- The problem -
Please transcribe the line with "sources just like" and the lines after it through the end of the listing below, keeping both ends and nothing more.

- Exercise inputs -
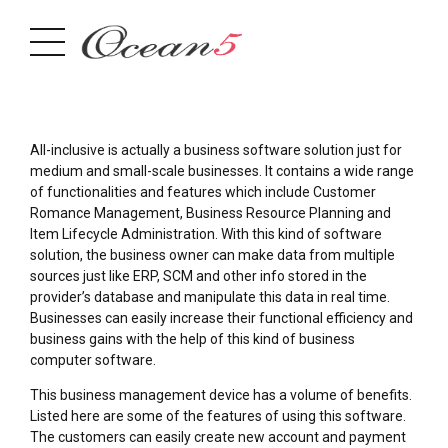
All-inclusive is actually a business software solution just for
medium and small-scale businesses. It contains a wide range
of functionalities and features which include Customer
Romance Management, Business Resource Planning and
Item Lifecycle Administration. With this kind of software
solution, the business owner can make data from multiple
sources just like ERP, SCM and other info stored in the
provider’s database and manipulate this data in real time.
Businesses can easily increase their functional efficiency and
business gains with the help of this kind of business
computer software.
This business management device has a volume of benefits.
Listed here are some of the features of using this software.
The customers can easily create new account and payment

- Exercise solution -
sources just like ERP, SCM and other info stored in the
provider’s database and manipulate this data in real time.
Businesses can easily increase their functional efficiency and
business gains with the help of this kind of business
computer software.
This business management device has a volume of benefits.
Listed here are some of the features of using this software.
The customers can easily create new account and payment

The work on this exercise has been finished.